Ao destacar esse cenário, Flávio Chaimowicz quer chamar a atenção para a existência da consulta abrangente e a focalizada na medicina. “Torceu o joelho, vai no ortopedista para saber a lesão e o tratamento. Cabe consulta focalizada. Na abrangente, o paciente vai a um clínico, que poderá identificar o problema ortopédico, qual a lesão, o tratamento e dizer que não foi uma torção, mas artrose provocada pela obesidade. O que faz a consulta corrida é a superespecialização. Se você vai tratar a catarata, o médico não vai perguntar sobre sua dieta.”
RESGATE
Por outro lado, lembra o médico, como fica um paciente que chega ao consultório sentindo-se fraco? Um idoso com problema de memória? Uma mulher que sente palpitações? Não dá para fazer uma consulta focalizada nesses casos. “Aqui entra a velha clínica médica, o resgate da atividade médica tradicional, a consulta abrangente e cuidadosa. E por que ela é importante? Quando a queixa não está clara, há muitas causas possíveis. No caso da mulher, pode ser endocrinológica, cardiológica ou psicológica. A mulher com falta de energia abre um leque de hipóteses diagnósticas.
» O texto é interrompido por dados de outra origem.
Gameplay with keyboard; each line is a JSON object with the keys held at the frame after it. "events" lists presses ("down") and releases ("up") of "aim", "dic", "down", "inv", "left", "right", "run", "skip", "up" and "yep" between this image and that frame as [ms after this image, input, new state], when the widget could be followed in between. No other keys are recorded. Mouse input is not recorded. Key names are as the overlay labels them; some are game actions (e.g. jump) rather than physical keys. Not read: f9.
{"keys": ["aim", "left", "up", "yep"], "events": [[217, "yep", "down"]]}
Já o idoso pode ser neurológico ou uso inadequado de remédio. Daí a importância da conversa, do ouvir. E por isso, também é importante entender a diferença de raciocínio entre o médico jovem e o mais velho (veja arte ao lado). E tem o outro lado. É tarefa do paciente organizar seus exames, listar seus medicamentos, expor seus sintomas e dar informações do histórico da sua saúde e da família. Ter tudo organizado.”